Balance of power established, negotiations now possible

Destruction_of_Russian_tanks_by_Ukrainian_troops_in_Mariupol_(3)

The successive victorious advances of the Ukrainian army in Izium, Lyman, and on the Kherson front, indicate that it has succeeded in establishing a balance of power to its advantage against its Russian aggressor.

It is more maneuverable, more motivated, and better equipped than he is. Ukraine and its Western allies have already shown on the ground that Vladimir Putin made a strategic mistake by invading his neighbour.

Now that the military balance has been established on the front, political negotiation between Russians and Ukrainians is once again possible. This is what the major powers, permanent members of the UN Security Council, want. 
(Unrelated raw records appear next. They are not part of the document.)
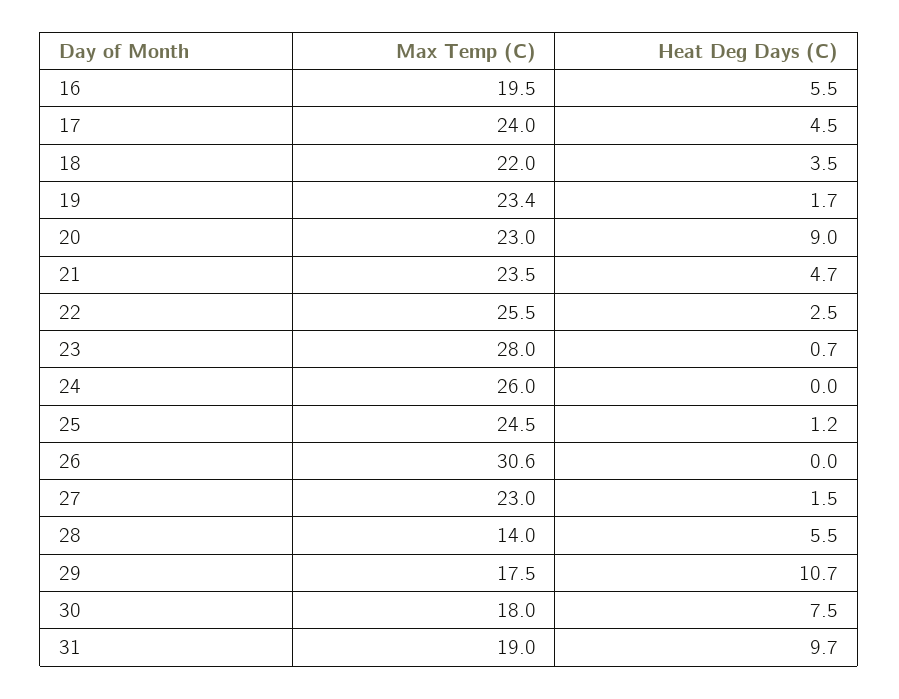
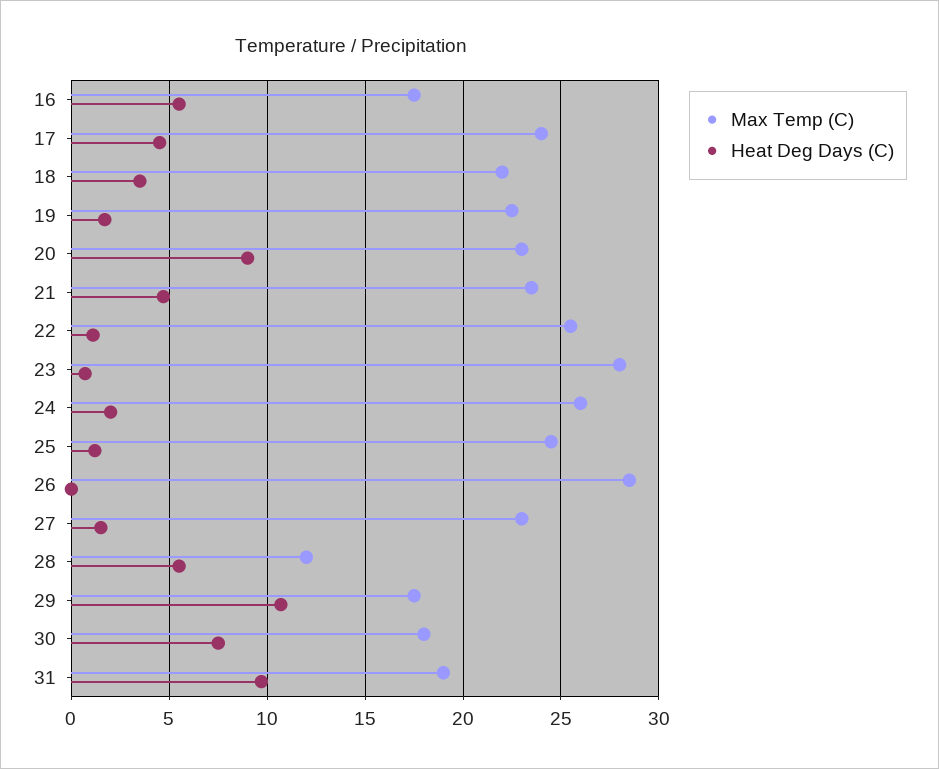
  {
    "Max Temp (C)": {
-     "16": 19.5,
+     "16": 17.5,
      "17": 24,
      "18": 22,
-     "19": 23.4,
+     "19": 22.5,
      "20": 23,
      "21": 23.5,
      "22": 25.5,
      "23": 28,
      "24": 26,
      "25": 24.5,
-     "26": 30.6,
+     "26": 28.5,
      "27": 23,
-     "28": 14,
+     "28": 12,
      "29": 17.5,
      "30": 18,
      "31": 19
    },
    "Heat Deg Days (C)": {
      "16": 5.5,
      "17": 4.5,
      "18": 3.5,
      "19": 1.7,
      "20": 9,
      "21": 4.7,
-     "22": 2.5,
+     "22": 1,
      "23": 0.7,
-     "24": 0,
+     "24": 2,
      "25": 1.2,
      "26": 0,
      "27": 1.5,
      "28": 5.5,
      "29": 10.7,
      "30": 7.5,
      "31": 9.7
    }
  }

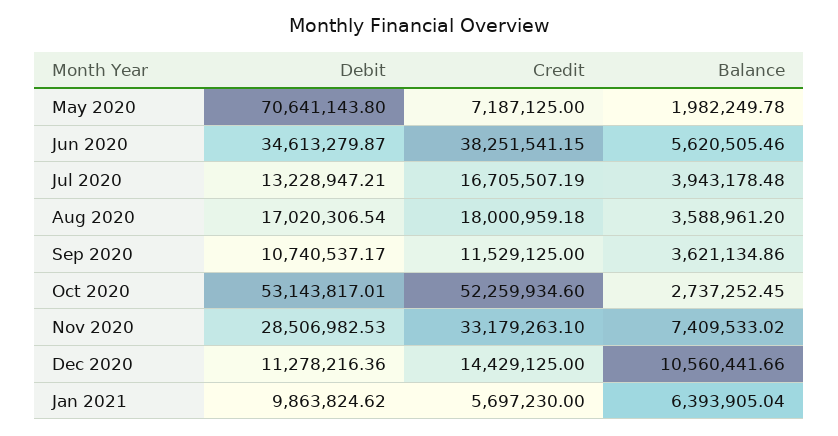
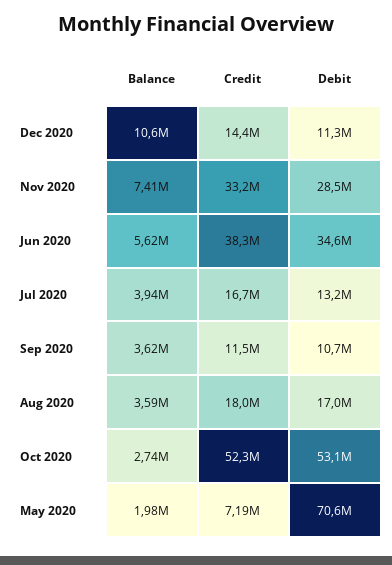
  {
    "Debit": {
      "May 2020": 70641143.8,
      "Jun 2020": 34613279.87,
      "Jul 2020": 13228947.21,
      "Aug 2020": 17020306.54,
      "Sep 2020": 10740537.17,
      "Oct 2020": 53143817.01,
      "Nov 2020": 28506982.53,
-     "Dec 2020": 11278216.36,
+     "Dec 2020": 11278216.36
-     "Jan 2021": 9863824.62
    },
    "Credit": {
      "May 2020": 7187125,
      "Jun 2020": 38251541.15,
      "Jul 2020": 16705507.19,
      "Aug 2020": 18000959.18,
      "Sep 2020": 11529125,
      "Oct 2020": 52259934.6,
      "Nov 2020": 33179263.1,
-     "Dec 2020": 14429125,
+     "Dec 2020": 14429125
-     "Jan 2021": 5697230
    },
    "Balance": {
      "May 2020": 1982249.78,
      "Jun 2020": 5620505.46,
      "Jul 2020": 3943178.48,
      "Aug 2020": 3588961.2,
      "Sep 2020": 3621134.86,
      "Oct 2020": 2737252.45,
      "Nov 2020": 7409533.02,
-     "Dec 2020": 10560441.66,
+     "Dec 2020": 10560441.66
-     "Jan 2021": 6393905.04
    }
  }

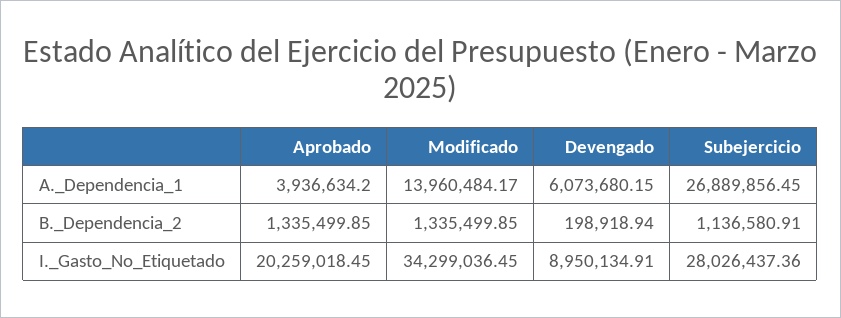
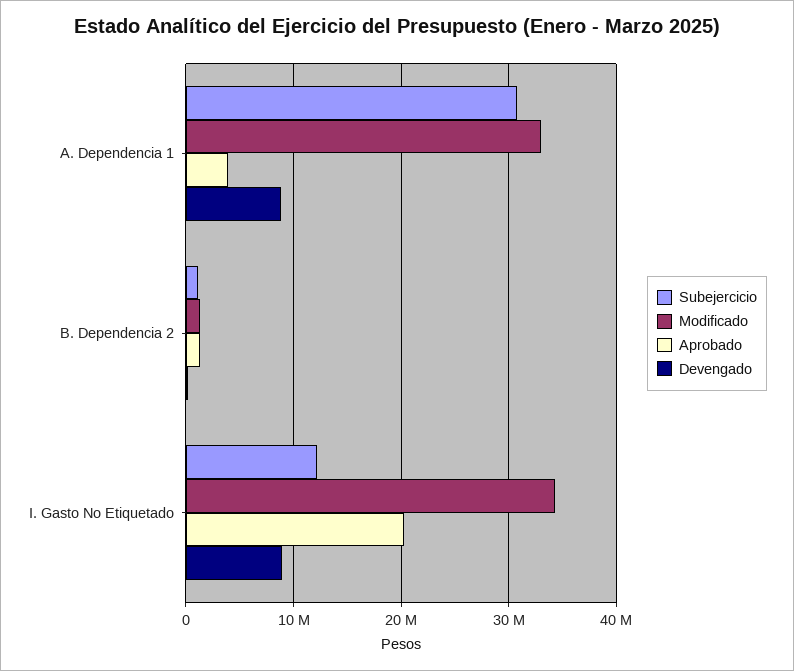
  {
    "Aprobado": {
      "A._Dependencia_1": 3936634.2,
      "B._Dependencia_2": 1335499.85,
      "I._Gasto_No_Etiquetado": 20259018.45
    },
    "Modificado": {
-     "A._Dependencia_1": 13960484.17,
+     "A._Dependencia_1": 33000000,
      "B._Dependencia_2": 1335499.85,
      "I._Gasto_No_Etiquetado": 34299036.45
    },
    "Devengado": {
-     "A._Dependencia_1": 6073680.15,
+     "A._Dependencia_1": 9000000,
      "B._Dependencia_2": 198918.94,
      "I._Gasto_No_Etiquetado": 8950134.91
    },
    "Subejercicio": {
-     "A._Dependencia_1": 26889856.45,
+     "A._Dependencia_1": 31000000,
      "B._Dependencia_2": 1136580.91,
-     "I._Gasto_No_Etiquetado": 28026437.36
+     "I._Gasto_No_Etiquetado": 12000000
    }
  }

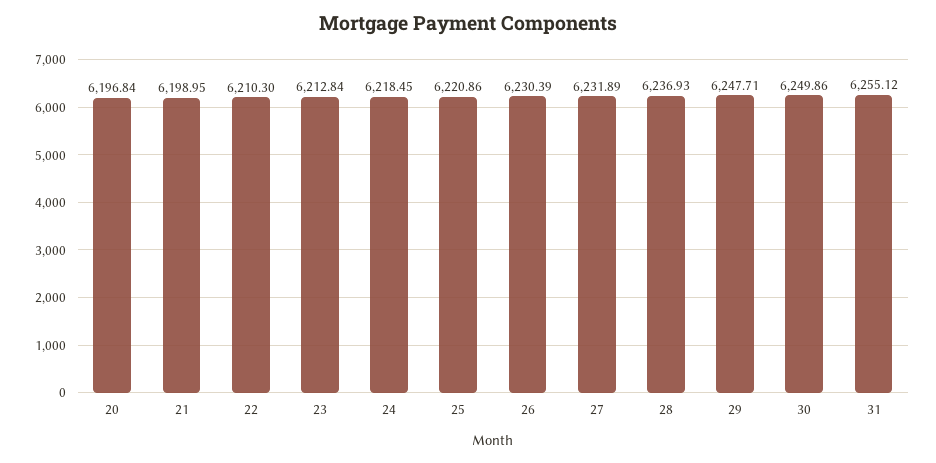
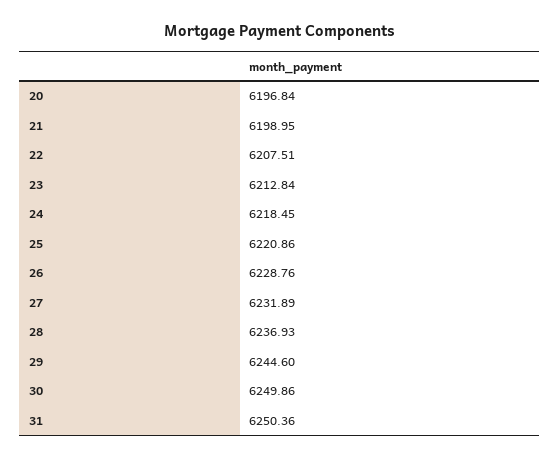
  {
    "20": 6196.84,
    "21": 6198.95,
-   "22": 6210.3,
+   "22": 6207.51,
    "23": 6212.84,
    "24": 6218.45,
    "25": 6220.86,
-   "26": 6230.39,
+   "26": 6228.76,
    "27": 6231.89,
    "28": 6236.93,
-   "29": 6247.71,
+   "29": 6244.6,
    "30": 6249.86,
-   "31": 6255.12
+   "31": 6250.36
  }

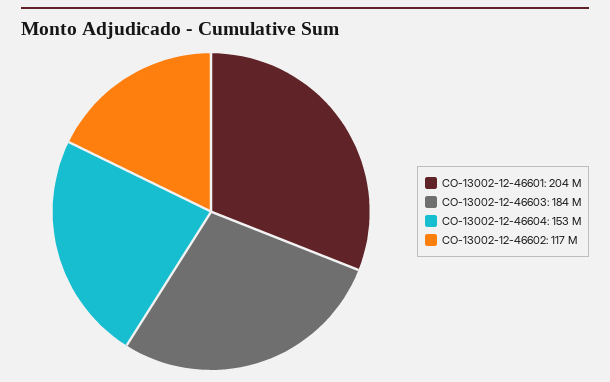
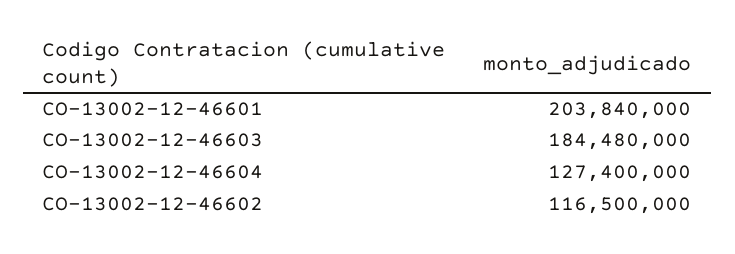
  {
    "CO-13002-12-46601": 203840000,
    "CO-13002-12-46603": 184480000,
-   "CO-13002-12-46604": 153000000,
+   "CO-13002-12-46604": 127400000,
    "CO-13002-12-46602": 116500000
  }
Best allies of Ukraine since the Mayan revolution of 2014, the Americans have, through the quality of their intelligence and military deliveries, contributed greatly to the victorious resistance of Ukrainian units. But they are not all up to no good, far from it.

President Biden’s urgency is now to avoid an escalation of the conflict – a nuclear ‘Armageddon’ – and if possible to achieve a ceasefire.

His intelligence services have leaked to the press that the assassination of Russian nationalist Daria Dugina in a car bombing in Moscow on August 2 was the work of the Ukrainians. A way of telling them not to go too far. US officials are sensitive to Trump’s October 9 speech, which accuses them of leading the world to a nuclear apocalypse.

Some commentators have explained that the Russian army is in a general stampede, that the rear is losing morale, that the end of Putin’s regime is near, that it is 1917. At this stage, it is advisable to be cautious and not to take one’s desires for realities.

Of course, everyone would like Putin to resign, for Russia to return wisely to its 1991 borders, to give up its influence on its neighbours, to build a democratic state under the rule of law at home, to reduce the size of its army, to give up its nuclear weapons, to become a kind of great and peaceful Poland, and to establish ties of respect and friendship with Ukraine, which the West would have first purged of its endemic corruption.

But this pink scenario has very little chance of coming true. The great Western feast is not for tomorrow. 

First of all, Putin, who is considered a centrist at home, is neither going nor gone. The few independent polls say that the majority of the Russian population still supports him. A military coup against him is unlikely, as he is well guarded by the all-powerful FSO. This Federal Protection Service of the Russian Federation, directly dependent on President Putin, has at least 30,000 well-armed agents.

Then, facing the Ukrainian army, the Russian army does not have the quality, but it has the quantity. It will no longer launch daring offensives, but will bury itself at the limits of its conquests and wait firmly for possible Ukrainian attackers. Any attack on Russian infrastructure – like the one on the Kerch Bridge – will be met by bombing Ukrainian cities, as it did on October 10.

The fact that the Ukrainian army is proud of its successes does not mean that it is not tired. The Ukrainians want to spare the lives of their young soldiers as much as possible. An offensive to break through an entrenched and reinforced Russian front line may be considered too costly in human terms by the elected authorities of Ukraine.

In the annexed Donetsk oblast, young pro-Russian people will fight fiercely, as their towns were shelled by Ukrainian artillery from 2015 to 2022. Ukrainians have a modern mentality: recovering a lost Alsace-Lorraine is desirable, but this does not allow sacrificing half a generation of young men. 

The great difficulty of a Russian-Ukrainian negotiation is that it will have to save the face of the authorities in Moscow as well as in Kiev to have any chance of success. Today, no one has yet found the miracle recipe. But it may reopen the direct channel between William Burns, director of the CIA and former ambassador to Moscow, and Nikolai Patrushev, the very influential secretary of the Russian Security Council.  

European states that encourage the Ukrainians to take back Crimea by force are unrealistic. For the people of Crimea feel Russian and they would defend themselves. Such an offensive would galvanize the response of the whole of Russia. 

In order to prevent this regional conflict from becoming global, the urgent need today is to silence the extremists on both sides. And to open the way for the resumption of Russian-Ukrainian negotiations.